### Exercise description
Restate the data word for word and leave the images out.
** Supplied information follows **
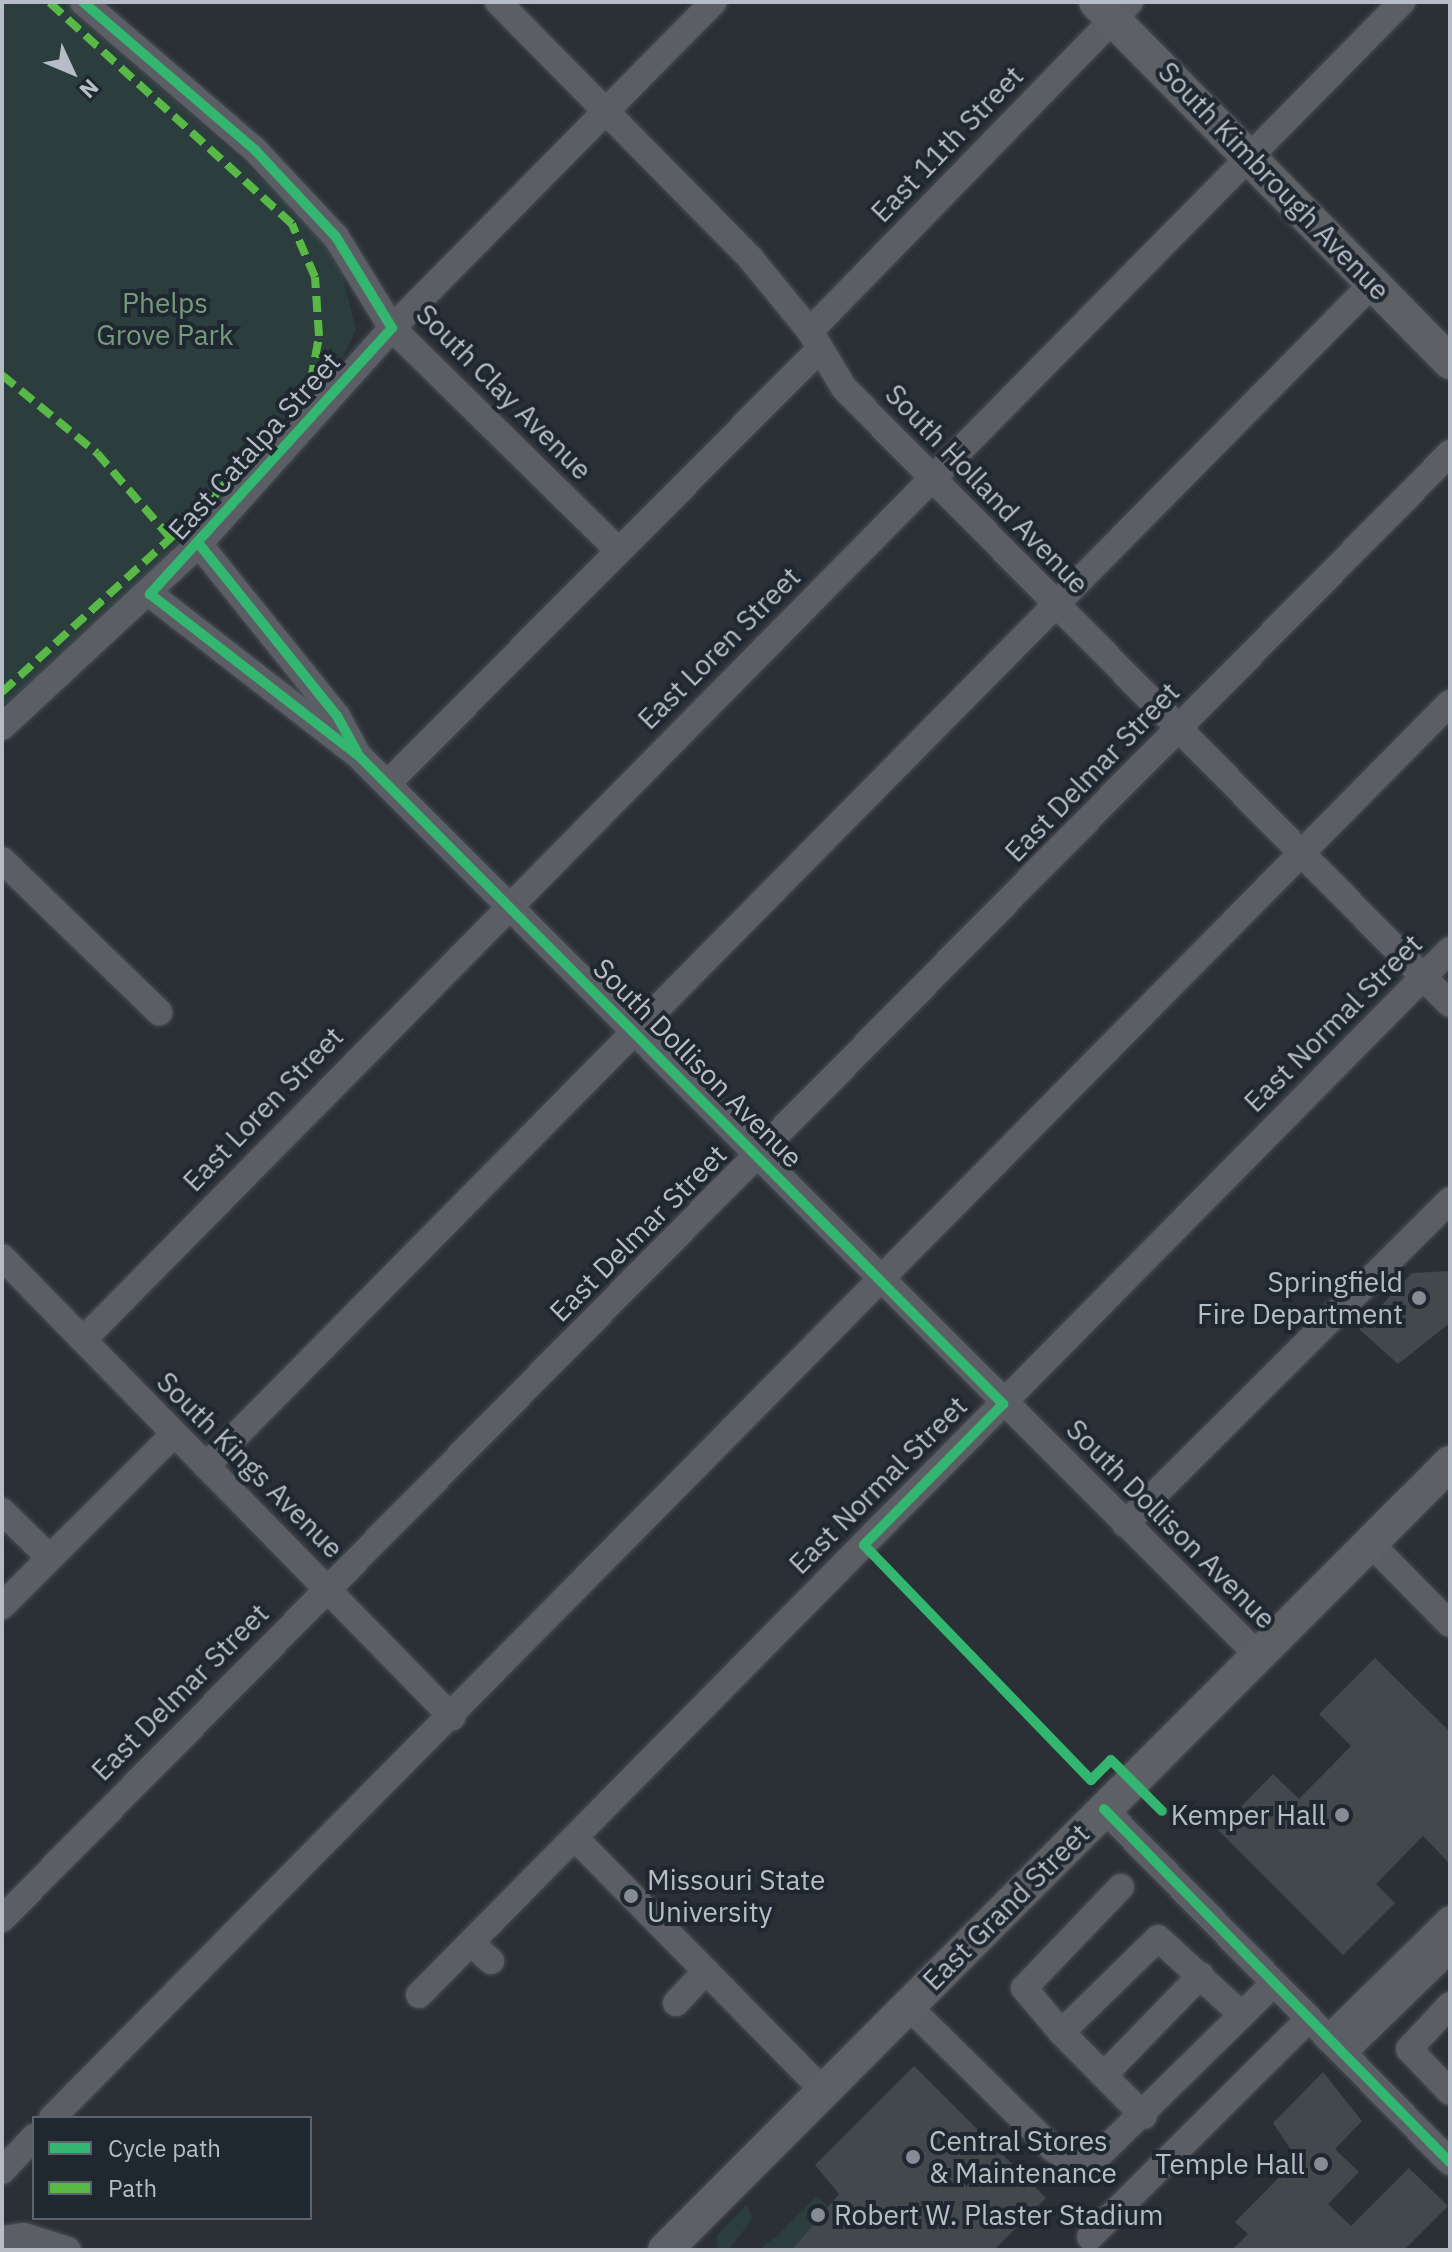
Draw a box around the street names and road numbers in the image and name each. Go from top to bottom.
street label: South Kimbrough Avenue [1151,55,1397,307]
street label: East 11th Street [864,59,1030,229]
street label: South Clay Avenue [409,297,599,487]
street label: East Catalpa Street [161,345,347,547]
street label: South Holland Avenue [878,377,1096,601]
street label: East Loren Street [631,560,807,736]
street label: East Delmar Street [998,675,1186,869]
street label: East Normal Street [1237,927,1429,1119]
street label: South Dollison Avenue [586,951,810,1175]
street label: East Loren Street [176,1020,350,1198]
street label: East Delmar Street [543,1138,733,1328]
street label: South Kings Avenue [150,1365,350,1565]
street label: East Normal Street [782,1389,974,1581]
street label: South Dollison Avenue [1059,1412,1283,1636]
street label: East Delmar Street [85,1597,275,1787]
street label: East Grand Street [916,1817,1096,1997]

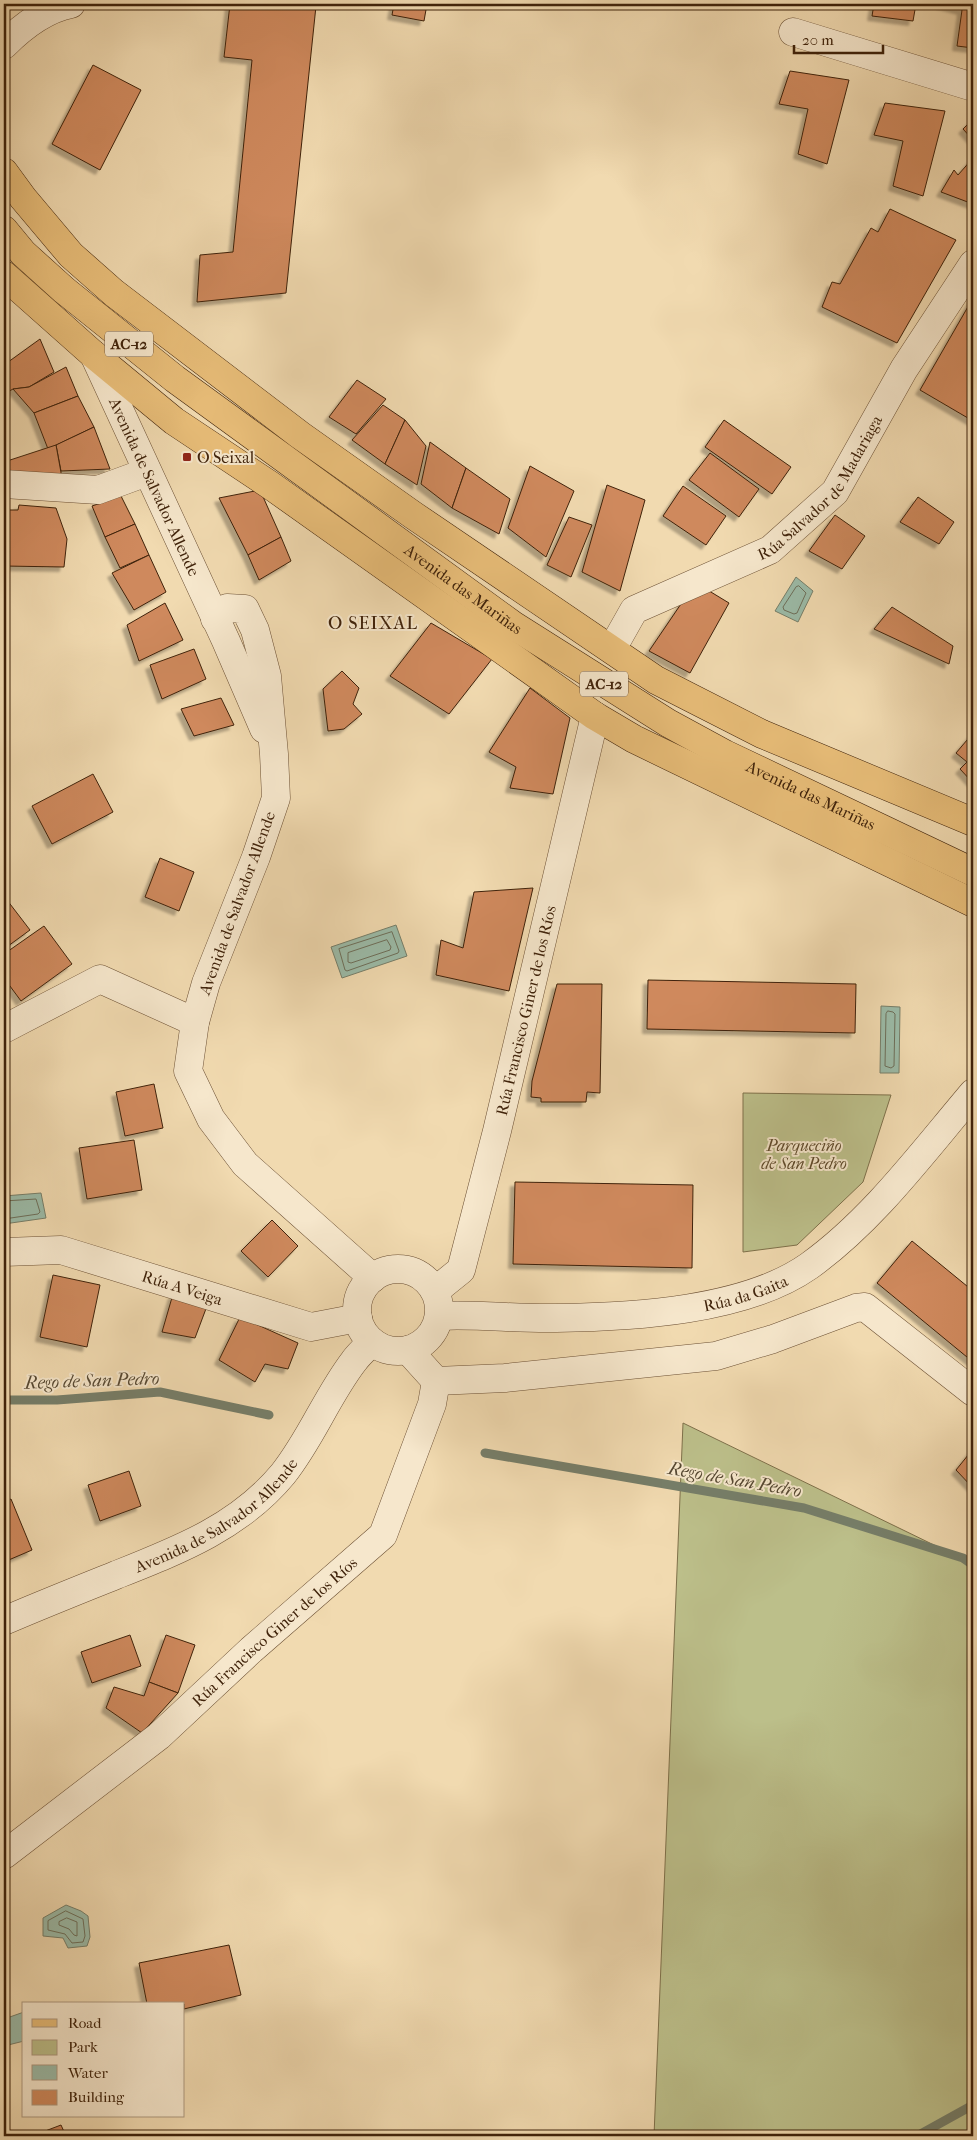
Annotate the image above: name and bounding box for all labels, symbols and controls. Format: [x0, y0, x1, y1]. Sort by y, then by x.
** End of Supplied information **
### Response box
Draw a box around the street names and road numbers in the image and name each. Go from top to bottom.
street label: South Kimbrough Avenue [1151,55,1397,307]
street label: East 11th Street [864,59,1030,229]
street label: South Clay Avenue [409,297,599,487]
street label: East Catalpa Street [161,345,347,547]
street label: South Holland Avenue [878,377,1096,601]
street label: East Loren Street [631,560,807,736]
street label: East Delmar Street [998,675,1186,869]
street label: East Normal Street [1237,927,1429,1119]
street label: South Dollison Avenue [586,951,810,1175]
street label: East Loren Street [176,1020,350,1198]
street label: East Delmar Street [543,1138,733,1328]
street label: South Kings Avenue [150,1365,350,1565]
street label: East Normal Street [782,1389,974,1581]
street label: South Dollison Avenue [1059,1412,1283,1636]
street label: East Delmar Street [85,1597,275,1787]
street label: East Grand Street [916,1817,1096,1997]

Annotate the image above: name and bounding box for all labels, symbols and controls. Format: [x0, y0, x1, y1]. Sort by y, then by x.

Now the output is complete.